The web site certificates should resolve and validate in all modern  
browsers.  If you are curious, you can click on the certificate icon  
in the lower right-hand corner of any protected pages to see the steps  
used to verify us.  This means that you can delete any previously  
saved self-signed certificates for OGF if you want to (although  
leaving them in should be harmless).

We are working on documenting needed steps for allowing you to trust  
the new certificates in command-line and graphical code client tools  
for accessing the code repositories.  These vary by client, and some  
have various settings for enabling automatic validation via the usual  
"trusted CA" stores.  For now, until we have all of the details to  
share with you, there is an easy way to decide whether to add the site  
certificate for GridForge to your locally trusted list: simply visit https://forge.org.org 
  in your browser and use your browser's inspection tools - typically  
accessed by clicking on the icon that indicates a trusted https site -  
to inspect the certificate and take note of its fingerprint.  This  
should match the one being presented when you access the repository.

An example for command-line subversion access is given at the end of  
this message.  (It is possible to avoid this message by making certain  
settings in your ~/.subversion/servers file, but this illustrates  
nicely how to check a fingerprint.)

We hope this helps to improve the security of your access to the OGF  
tools.  As a reminder, we are looking for volunteers to work with  
those who have stepped forward so far to join an effort to improve the  
range and type of tools used to support the IT needs of the OGF  
community.  If you are interested in helping, please send a message to  
Joel Replogle, myself or Andre Merzky, who is leading this effort.
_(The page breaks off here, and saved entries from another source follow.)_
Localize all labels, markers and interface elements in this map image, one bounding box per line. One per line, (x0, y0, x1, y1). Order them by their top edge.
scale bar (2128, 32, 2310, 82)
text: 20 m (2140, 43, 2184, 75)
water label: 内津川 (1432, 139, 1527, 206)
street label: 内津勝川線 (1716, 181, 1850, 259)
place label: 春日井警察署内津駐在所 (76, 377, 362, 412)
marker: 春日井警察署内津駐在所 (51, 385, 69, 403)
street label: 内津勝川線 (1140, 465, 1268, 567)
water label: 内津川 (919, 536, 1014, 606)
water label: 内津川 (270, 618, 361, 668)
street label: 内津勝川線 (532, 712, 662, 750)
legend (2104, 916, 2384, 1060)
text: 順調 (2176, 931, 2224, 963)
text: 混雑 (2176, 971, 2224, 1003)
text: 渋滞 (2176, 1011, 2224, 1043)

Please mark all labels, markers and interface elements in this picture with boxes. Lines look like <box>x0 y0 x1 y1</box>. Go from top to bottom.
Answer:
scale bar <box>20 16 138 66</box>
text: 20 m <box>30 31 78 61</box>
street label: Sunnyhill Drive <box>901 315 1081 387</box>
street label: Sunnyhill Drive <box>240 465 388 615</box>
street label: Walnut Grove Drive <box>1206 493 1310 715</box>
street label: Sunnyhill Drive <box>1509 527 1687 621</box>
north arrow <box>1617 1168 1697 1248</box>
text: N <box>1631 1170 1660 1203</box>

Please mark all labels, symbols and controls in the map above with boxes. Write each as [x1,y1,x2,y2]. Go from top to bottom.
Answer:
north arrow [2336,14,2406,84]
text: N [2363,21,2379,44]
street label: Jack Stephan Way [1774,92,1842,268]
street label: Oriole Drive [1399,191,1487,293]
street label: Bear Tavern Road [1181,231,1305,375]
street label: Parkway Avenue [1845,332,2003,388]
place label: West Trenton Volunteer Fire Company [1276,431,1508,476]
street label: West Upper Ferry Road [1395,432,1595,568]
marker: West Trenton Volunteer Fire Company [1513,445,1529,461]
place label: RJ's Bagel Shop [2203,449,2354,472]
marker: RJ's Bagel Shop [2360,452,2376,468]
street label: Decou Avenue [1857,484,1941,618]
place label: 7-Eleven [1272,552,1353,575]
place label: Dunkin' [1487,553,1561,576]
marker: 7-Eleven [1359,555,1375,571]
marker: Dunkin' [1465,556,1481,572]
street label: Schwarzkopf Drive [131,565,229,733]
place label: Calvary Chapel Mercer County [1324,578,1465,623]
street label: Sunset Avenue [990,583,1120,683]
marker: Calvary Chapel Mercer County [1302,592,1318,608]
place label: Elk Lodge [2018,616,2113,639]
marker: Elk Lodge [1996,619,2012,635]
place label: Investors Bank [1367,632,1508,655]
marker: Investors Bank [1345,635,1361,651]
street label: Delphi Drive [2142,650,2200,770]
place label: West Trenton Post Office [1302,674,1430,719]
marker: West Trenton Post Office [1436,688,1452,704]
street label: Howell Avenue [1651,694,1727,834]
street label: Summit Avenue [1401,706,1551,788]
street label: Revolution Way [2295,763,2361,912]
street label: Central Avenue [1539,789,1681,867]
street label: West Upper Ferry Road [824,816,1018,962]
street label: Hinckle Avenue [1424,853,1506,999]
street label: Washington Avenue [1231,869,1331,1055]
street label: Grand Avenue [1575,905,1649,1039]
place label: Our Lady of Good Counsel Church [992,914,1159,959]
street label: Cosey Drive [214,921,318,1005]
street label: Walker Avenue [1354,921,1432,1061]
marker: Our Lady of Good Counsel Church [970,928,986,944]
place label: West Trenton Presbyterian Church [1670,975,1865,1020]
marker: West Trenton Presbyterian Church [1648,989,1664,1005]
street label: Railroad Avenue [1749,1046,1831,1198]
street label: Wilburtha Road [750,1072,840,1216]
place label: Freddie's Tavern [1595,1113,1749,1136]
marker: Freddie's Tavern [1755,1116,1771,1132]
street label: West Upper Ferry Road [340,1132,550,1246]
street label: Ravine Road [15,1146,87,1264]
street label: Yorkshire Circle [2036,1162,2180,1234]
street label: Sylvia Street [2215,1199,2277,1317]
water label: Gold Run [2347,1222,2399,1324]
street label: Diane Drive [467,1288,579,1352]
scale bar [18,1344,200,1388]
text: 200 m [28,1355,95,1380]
Thanks to DigiCert for providing the new EV certs, and we welcome them  
to the Silver sponsorship level for OGF.

Alan

Alan Sill, Ph.D
Senior Scientist, High Performance Computing Center
Adjunct Professor of Physics, TTU
Vice President of Standards, Open Grid Forum

====================================================================
:  Alan Sill, Texas Tech University  Office: Drane 162, MS 4-1167  :
:  e-mail: Alan.Sill at ttu.edu   ph. 806-834-5940  fax 806-834-4358  :
====================================================================


Example with svn command line:

$ svn checkout --username (your-user-name-here) https://forge.ogf.org/svn/repos/(your-work-group-here)
Error validating server certificate for 'https://forge.ogf.org:443':
  - The certificate is not issued by a trusted authority. Use the
    fingerprint to validate the certificate manually!
Certificate information:
  - Hostname: forge.ogf.org
  - Valid: from Thu, 02 Feb 2012 06:00:00 GMT until Thu, 06 Feb 2014  
18:00:00 GMT
  - Issuer: www.digicert.com, DigiCert Inc, US
  - Fingerprint: (It should put out a fingerprint here.)
(R)eject, accept (t)emporarily or accept (p)ermanently?

(Compare the fingerprint in the output to the one listed for SHA1 in  
the OGF GridForge certificate.  If they match, it should be OK to  
accept the certificate in your client.)